Слезам всем нашим цену можно ли назвать,
Слезились верно ль мы иль праздно горевали?
В каких летах несчастье нам искать,
Что обманула нас любовь когда мы знали?
Когда обетами уста не скреплены,
Что доблесть юности сберечь способна, где та сила?

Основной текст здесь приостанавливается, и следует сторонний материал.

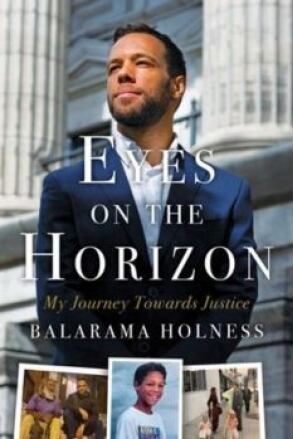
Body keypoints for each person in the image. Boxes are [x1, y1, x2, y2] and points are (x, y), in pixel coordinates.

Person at [34, 22, 258, 367]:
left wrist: (170, 374)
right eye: (113, 67)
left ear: (177, 87)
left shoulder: (228, 192)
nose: (123, 74)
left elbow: (235, 298)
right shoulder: (64, 187)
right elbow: (56, 296)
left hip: (187, 392)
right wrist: (129, 373)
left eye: (141, 63)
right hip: (89, 396)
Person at [115, 362, 167, 439]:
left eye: (160, 385)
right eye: (150, 384)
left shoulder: (158, 418)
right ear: (136, 385)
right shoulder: (128, 419)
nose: (156, 390)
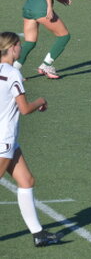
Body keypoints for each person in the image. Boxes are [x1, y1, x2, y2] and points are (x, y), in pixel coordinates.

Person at [0, 32, 60, 247]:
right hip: (4, 139)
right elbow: (25, 109)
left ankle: (38, 234)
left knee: (26, 181)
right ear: (12, 48)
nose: (21, 49)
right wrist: (41, 101)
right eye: (19, 45)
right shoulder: (12, 73)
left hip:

Мы ткем судьбу свою из глупости и лжи
И горем седовласым будет устлана могила.
Кто может различать и мудро поступать,
Меж горем и скорбями ночь за начью?
У солнца грусть своя и голос чтоб кричать
И тьма за свет потушенный досрочно...
В своей мольбе оно всем хочет рассказать,
"Вкусил я мед, но не желаю умирать!"
III.
Да, прелесть, сладость не претит -
Пока юна ты жизнь в наслажденье;
Она тебя в веселом танце закружит
И глупой сказкою посеет наваждение.
От этого срываются сердца,
Чтоб слезы лить, нет лучше б мне смеяться
И не пришлось бы выбирать мне без конца,
С какой нелепостью скорее бы расстаться,.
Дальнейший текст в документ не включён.